15 janvier 2010

Haïti : Hauke Hoops, coordinateur des urgences de CARE, arrivé à Port-au-Prince. Il témoigne.

© Reuters/Reuters TV

15/01/10 – 9h00 (heure de Port-au-Prince)

C'est l'une des plus grandes catastrophes que j'ai jamais vues, et un défi logistique énorme. Tout doit arriver par avion ou par bateau, mais le port est détruit. L'aéroport est débordé, surpeuplé de vols.

La sécurité est une préoccupation majeure. La prison s'est effondrée, et il ya 5 000 détenus en cavale. Il règne un climat de peur générale. La tension monte. Nous avons besoin de procéder aux distributions aussi rapidement que possible, mais la sécurité rend la distribution difficile. Les gens ont été privés de nourriture pendant deux jours, et ils commencent à être désespérés. Dans une telle situation, les gens feraient n'importe quoi pour obtenir de la nourriture et de l'eau pour leurs familles.

CARE a 133 personnes qui travaillent déjà en Haïti, mais notre personnel à Port-au-Prince a tout perdu - leurs maisons, leurs familles, tout. Ils sont totalement traumatisés. Ils essaient d'aider, mais nous devons faire appel à du personnel supplémentaire à travers tout le pays et aux équipes internationales.
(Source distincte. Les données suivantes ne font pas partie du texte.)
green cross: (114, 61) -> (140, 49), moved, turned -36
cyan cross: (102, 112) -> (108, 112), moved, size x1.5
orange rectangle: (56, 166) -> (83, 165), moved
Nous avons déjà fait face à pareille situation auparavant. Lorsque les équipes ont perdu des membres de sa famille, ils tentent de contrôler leurs propres émotions, prendre soin de leur famille, et dans le même temps, répondre à une catastrophe de grande ampleur. Vous pouvez imaginer à quel point c'est difficile, si vous avez perdu vos enfants, mais il y a tellement de travail à faire et chacun a besoin d'aide. C'est un cauchemar.
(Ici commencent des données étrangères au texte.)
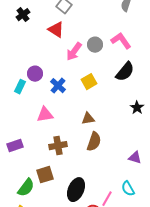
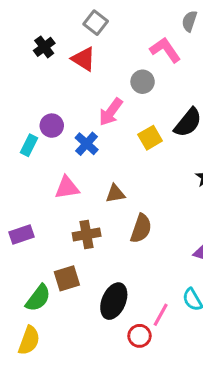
black cross: (23, 15) -> (44, 47), moved
pink L-shape: (121, 41) -> (165, 50), moved
pink arrow: (74, 52) -> (111, 112), moved
yellow square: (89, 82) -> (150, 138), moved
brown triangle: (88, 119) -> (115, 194), moved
Beaucoup de gens sont à pied d’œuvre, tirant les personnes des décombres à mains nues ou avec des pelles. Mais ce n'est pas suffisant. Il y a des corps dans la rue, des cadavres partout. Les gens se promènent parmi les corps, comme si ils dormaient. C'est effrayant. Il y a des cadavres alignés en rangs. Notre priorité est maintenant de s’occuper des corps. Nous craignons une épidémie de maladies en raison des blessures ouvertes, et aussi au manque d'assainissement. Il y a des ordures partout.
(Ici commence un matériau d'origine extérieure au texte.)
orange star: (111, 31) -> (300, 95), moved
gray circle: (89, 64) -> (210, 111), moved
Les gens ont besoin d'eau potable. Le système d'eau n'a pas été complètement détruit. Les tuyaux ont été cassés dans le séisme, mais il  y a un peu d'eau qui en sorte. Les gens font la queue dans les zones où l'eau s'échappe. Il y a un donc un certain accès mais ce n'est pas de l'eau potable, les canalisations ayant été contaminées. CARE dispose d’une cargaison de tablettes de purification de l'eau qui est arrivée la nuit dernière, et nous devons les distribuer au plus vite. De toutes les façons, il nous faudra un stock bien plus conséquent.

L’électricité est encore produite, mais ils ne peuvent pas la relancer car les lignes électriques sont en panne. Il y a des fils électriques partout dans les rues, et les gens marchant dessus. Et s’ils relancent l’électricité, les gens risqueraient de se blesser ou de s’électrocuter.

Il y a également un problème d'accès. Nous ne pouvons pas atteindre toutes les zones par la route. Il est difficile d'obtenir des camions, ils n’ont pas de carburant parce que les stations d'essence sont vides. En réalité, n'y a rien de disponible ici.

Un nombre incalculable de personnes sont dans le besoin, mais ma crainte est de savoir comment nous allons pouvoir tous les aider. Nous devons agir vite, nous organiser avec les autres organisations humanitaires et le gouvernement. Les gens sont désespérés : ils réclament de l’aide, de la nourriture et de l'eau.